VZPは感染力が強く、10歳までにほとんどの小児が罹患しますが、最近成人の水痘が多くなってきているといわれています。
水痘の症状
潜伏期間は10~16日で、発熱や頭痛などの前駆症症状の後、体に発疹が広がります。頭部や口腔粘膜にも皮疹は認められ、7~10日ですべての皮疹が“かさぶた様”になります(痂皮化)。
水痘の感染
水痘患者は発疹1~2日前から発疹出現後5日までの間、あるいは痂皮化するまで感染力を有しています。

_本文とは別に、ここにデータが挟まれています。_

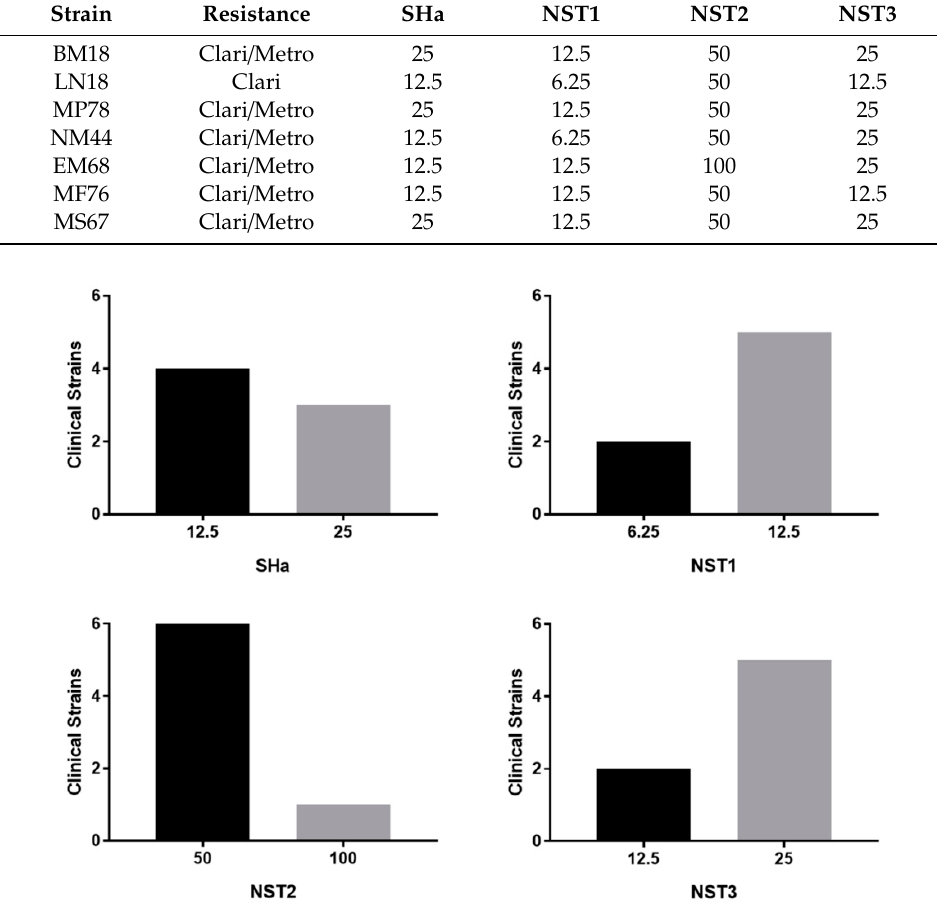
Figure 7. Graphical representation of the repartition of the MIC values of temporin-SHa, NST1, NST2, and NST3 against clinical strains of H. pylori . X-axis are MIC values of the peptides in µ M. Y-axis indicate the number of clinical strains for each MIC values. Table 6. Evaluation of the impact of mucins or pepsin on the activity of temporin-SHa, NST1, NST2, NST3. The impact of gastric factors (mucus, acidic pH, and pepsin) on the activity of temporin-SHa and its analogs on H. pylori (ATCC 43504) was evaluated as explained in Materials and Methods. Peptide MIC in the presence of mucins (µM)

感染経路は空気感染、飛沫感染、接触感染です。顔を5分以上合わせたり、同室内に60分以上いると感染の可能性が高まります。
水痘の母体への影響
95%の妊婦さんは抗体を有していますが、抗体を持っていない方が妊娠中に初めて水痘に罹患すると重症化しやすく、特に妊娠末期では重篤な肺炎を合併して、死亡率は35%にも達するとの報告もあります。

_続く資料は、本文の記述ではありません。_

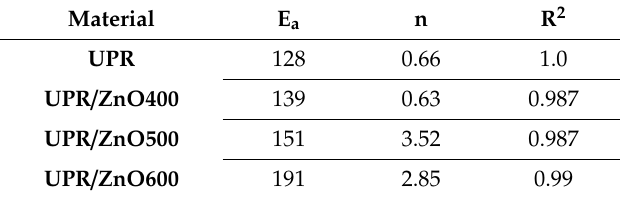
Table 4 kinetic parameters obtained from the Kissinger model fitted to the TGA experiments. Table 4. Degradation kinetic parameters obtained from the Kissinger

したがって、2週間以内に水痘患者と濃厚接触があり、かつ抗体がない妊婦さんは、症状が現れる前に内科へ紹介します。場合によっては予防的にガンマグロブリン注射を行うこともあります。
水痘の胎児・新生児への影響
妊娠初期の初感染では0.55%に、妊娠中期では1.4%に胎児が先天性水痘症候群となるとの報告もあります。
先天性水痘症候群の主な症状として、四肢低形成、指趾の無形性、運動知覚障害、皮膚の瘢痕、小眼球症などが挙げられます。

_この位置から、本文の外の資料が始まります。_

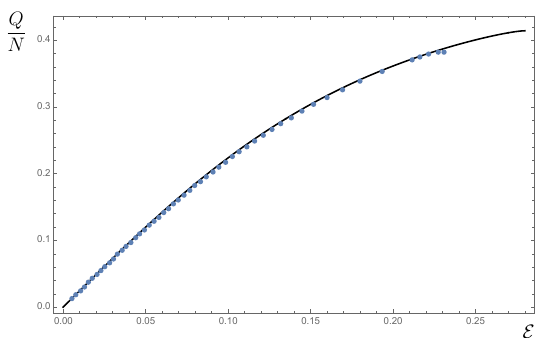
Figure 5 . Plot of Q ( E ) computed with the numerical solution of the Schwinger-Dyson equations for q = 3 (blue dots). Shown in solid black line is the analytic formula (2.50), analogous to the Luttinger-Ward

さらに、分娩前後の初感染でも新生児に影響がみられることがあります。分娩前5日から分娩後2日に罹患した場合では、30~40%の児が生後5~10日に水痘を発症し重症化することがあり、死亡率は約30%にのぼるともいわれています。
もし、妊娠末期に妊婦さんが水痘を発症した場合、新生児の重症化を防止するために、できるだけ発症6日後以降に分娩することを目指して、子宮収縮抑制剤を投与し妊娠期間を延長させることもあります。その場合は念のため、新生児科のある高次施設へ転院となります。
頻度は少ないとはいえ、妊娠中の水痘は母児ともに大きなリスクとなります。
水痘の抗体がない妊婦さんは、流行期は外出を控え、マスクを着用するなど、できる限り予防しましょう。